Ch. Thou’rt dirty, anyhow.
Cyc. Yea, and wretched too!
Ch. What! hast got drunk, and fallen into the fire?
Cyc. Noman hath slain me!
Ch. Then thou’rt wronged by no man.
Cyc. Noman hath blinded me!
Ch. Then thou’rt not blind.
Cyc. Would ye were so!—
Ch. Why, how could no man blind thee?
Cyc. Ye mock me.—Where is Noman?
Ch. Nowhere, Cyclops.
Cyc. O friends, if ye would know the truth, yon wretch
Hath been my ruin—gave me drink, and drowned me!
Ch. Ay—wine is strong, we know, and hard to deal with.
The poet Theocritus, in one of his Idylls, gives us Polyphemus, before his blindness, in love with the beautiful nymph Galatæa, who, having another lover with two eyes in the young shepherd Acis, does not encourage the addresses of the Cyclops.
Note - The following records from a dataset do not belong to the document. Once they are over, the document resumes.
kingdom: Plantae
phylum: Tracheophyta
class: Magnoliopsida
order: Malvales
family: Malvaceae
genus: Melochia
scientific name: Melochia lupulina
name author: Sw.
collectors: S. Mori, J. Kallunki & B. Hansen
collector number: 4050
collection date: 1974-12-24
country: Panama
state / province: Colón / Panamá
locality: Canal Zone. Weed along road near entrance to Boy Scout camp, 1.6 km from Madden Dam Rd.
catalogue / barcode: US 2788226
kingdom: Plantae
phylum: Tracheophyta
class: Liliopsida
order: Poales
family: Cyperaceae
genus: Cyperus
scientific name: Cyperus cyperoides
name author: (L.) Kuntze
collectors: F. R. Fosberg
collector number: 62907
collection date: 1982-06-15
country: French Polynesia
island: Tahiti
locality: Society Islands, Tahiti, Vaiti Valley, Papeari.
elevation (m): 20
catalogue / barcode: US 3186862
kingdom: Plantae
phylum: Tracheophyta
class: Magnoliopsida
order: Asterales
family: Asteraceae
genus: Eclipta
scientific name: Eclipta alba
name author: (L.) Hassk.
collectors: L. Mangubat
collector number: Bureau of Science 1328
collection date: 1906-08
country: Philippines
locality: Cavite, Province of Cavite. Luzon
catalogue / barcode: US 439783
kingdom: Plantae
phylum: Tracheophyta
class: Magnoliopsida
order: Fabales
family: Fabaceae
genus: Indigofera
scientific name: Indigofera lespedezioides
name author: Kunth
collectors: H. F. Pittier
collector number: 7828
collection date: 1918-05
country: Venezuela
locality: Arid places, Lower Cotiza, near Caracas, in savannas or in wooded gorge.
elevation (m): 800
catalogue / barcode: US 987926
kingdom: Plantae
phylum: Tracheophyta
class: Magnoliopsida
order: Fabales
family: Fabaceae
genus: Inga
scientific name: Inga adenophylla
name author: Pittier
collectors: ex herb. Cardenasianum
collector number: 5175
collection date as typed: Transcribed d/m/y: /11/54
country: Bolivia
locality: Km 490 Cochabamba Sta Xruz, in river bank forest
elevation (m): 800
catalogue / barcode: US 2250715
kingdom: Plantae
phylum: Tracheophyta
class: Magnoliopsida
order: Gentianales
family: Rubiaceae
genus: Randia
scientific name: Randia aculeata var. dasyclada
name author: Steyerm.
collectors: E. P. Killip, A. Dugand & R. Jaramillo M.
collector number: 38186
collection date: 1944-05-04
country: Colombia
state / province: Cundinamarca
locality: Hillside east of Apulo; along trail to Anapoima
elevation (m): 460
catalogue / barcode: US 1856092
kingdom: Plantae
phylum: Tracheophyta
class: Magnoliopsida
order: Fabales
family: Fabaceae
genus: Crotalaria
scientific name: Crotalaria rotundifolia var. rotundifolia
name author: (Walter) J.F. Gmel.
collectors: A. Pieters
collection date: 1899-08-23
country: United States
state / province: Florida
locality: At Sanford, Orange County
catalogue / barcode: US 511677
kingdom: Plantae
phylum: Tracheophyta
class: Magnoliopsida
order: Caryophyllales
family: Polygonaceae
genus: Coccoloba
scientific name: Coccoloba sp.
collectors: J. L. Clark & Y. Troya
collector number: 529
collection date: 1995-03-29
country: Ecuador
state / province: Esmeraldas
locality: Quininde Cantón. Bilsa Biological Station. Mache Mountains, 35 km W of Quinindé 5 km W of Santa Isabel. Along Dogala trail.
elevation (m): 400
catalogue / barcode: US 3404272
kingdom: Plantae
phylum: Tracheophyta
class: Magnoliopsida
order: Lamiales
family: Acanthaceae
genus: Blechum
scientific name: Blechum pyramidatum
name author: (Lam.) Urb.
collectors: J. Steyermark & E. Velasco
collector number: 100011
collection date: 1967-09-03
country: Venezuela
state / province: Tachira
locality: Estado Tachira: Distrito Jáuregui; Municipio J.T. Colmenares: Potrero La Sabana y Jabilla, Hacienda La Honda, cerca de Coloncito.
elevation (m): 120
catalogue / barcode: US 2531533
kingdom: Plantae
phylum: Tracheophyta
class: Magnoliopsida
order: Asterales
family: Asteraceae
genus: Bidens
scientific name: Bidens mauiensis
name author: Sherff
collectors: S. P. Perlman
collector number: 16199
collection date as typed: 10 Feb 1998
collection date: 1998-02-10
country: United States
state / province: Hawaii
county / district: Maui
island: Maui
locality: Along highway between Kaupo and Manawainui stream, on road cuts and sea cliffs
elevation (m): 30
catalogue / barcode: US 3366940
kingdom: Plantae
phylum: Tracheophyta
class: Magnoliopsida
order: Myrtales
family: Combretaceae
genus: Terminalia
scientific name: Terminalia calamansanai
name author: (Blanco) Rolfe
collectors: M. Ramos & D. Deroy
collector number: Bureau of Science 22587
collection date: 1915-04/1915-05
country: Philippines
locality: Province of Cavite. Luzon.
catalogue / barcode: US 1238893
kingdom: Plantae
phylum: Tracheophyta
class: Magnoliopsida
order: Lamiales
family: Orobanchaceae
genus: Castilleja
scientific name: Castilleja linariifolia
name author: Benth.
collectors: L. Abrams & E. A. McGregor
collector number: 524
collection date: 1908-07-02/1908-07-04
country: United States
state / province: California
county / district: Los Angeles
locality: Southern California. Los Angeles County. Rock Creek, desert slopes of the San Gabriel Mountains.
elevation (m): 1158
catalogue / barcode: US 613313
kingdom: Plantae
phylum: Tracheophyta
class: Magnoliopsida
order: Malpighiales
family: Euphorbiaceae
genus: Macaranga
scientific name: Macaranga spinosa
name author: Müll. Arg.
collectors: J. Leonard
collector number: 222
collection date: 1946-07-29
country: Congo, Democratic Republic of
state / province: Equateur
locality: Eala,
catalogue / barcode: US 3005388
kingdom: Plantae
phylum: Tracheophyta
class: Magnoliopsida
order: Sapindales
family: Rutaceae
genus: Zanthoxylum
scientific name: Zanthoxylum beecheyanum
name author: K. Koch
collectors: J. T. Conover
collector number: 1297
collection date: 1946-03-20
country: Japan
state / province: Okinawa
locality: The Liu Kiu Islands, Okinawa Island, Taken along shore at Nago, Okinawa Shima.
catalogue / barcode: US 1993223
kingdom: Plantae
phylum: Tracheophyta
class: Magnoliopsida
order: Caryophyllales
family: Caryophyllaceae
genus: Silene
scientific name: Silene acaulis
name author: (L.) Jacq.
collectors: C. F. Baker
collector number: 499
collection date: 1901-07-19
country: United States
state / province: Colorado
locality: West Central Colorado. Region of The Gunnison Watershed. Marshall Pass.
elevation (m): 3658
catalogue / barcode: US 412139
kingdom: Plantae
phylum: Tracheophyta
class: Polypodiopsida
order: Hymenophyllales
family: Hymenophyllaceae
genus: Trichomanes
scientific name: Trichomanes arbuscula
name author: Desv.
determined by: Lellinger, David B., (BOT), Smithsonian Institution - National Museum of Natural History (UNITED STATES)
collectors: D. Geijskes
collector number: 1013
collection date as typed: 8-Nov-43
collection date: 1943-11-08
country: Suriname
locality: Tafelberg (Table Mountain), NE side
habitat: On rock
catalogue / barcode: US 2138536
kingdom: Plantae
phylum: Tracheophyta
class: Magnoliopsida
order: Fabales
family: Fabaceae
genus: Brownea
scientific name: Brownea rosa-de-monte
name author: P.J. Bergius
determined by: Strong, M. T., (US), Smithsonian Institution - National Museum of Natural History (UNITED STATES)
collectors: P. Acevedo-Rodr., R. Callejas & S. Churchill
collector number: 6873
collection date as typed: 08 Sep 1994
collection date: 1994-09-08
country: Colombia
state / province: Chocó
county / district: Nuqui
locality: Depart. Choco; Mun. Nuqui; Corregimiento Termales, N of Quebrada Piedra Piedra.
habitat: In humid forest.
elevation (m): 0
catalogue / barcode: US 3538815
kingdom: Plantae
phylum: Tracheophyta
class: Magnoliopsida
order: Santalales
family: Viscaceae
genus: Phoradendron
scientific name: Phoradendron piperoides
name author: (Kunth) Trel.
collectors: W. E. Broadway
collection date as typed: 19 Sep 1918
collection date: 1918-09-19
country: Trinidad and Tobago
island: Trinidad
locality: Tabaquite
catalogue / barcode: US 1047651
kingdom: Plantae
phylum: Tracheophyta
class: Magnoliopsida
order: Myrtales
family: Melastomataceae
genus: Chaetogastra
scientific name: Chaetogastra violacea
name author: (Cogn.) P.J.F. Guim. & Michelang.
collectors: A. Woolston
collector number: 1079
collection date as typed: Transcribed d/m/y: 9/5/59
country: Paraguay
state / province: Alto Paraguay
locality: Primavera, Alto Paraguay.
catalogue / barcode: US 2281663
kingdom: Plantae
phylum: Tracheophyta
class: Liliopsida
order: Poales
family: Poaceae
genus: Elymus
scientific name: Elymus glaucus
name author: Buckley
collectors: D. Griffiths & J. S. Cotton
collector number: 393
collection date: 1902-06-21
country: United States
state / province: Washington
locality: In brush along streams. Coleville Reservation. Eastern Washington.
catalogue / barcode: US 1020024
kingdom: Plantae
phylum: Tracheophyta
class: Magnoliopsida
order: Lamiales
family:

This is part of his remonstrance:—
“I know, sweet maiden, why thou art so coy;
Shaggy and huge, a single eyebrow spans
From ear to ear my forehead, whence one eye
Gleams, and an o’er-broad nostril o’er my lip.
Yet I—this monster—feed a thousand sheep,
That yield me sweetest draughts at milking-tide.
******
But thou mislik’st my hair?—Well, oaken logs
Are here, and embers yet a-glow with fire;
Burn, if thou wilt, my heart out, and my eye—
My lonely eye, wherein is my delight.”
—Theocritus, Idyll xi. (Calverley’s transl.)
This love-story of the Cyclops is better known, perhaps, to English readers, through Handel’s Pastoral, ‘Acis and Galatæa.’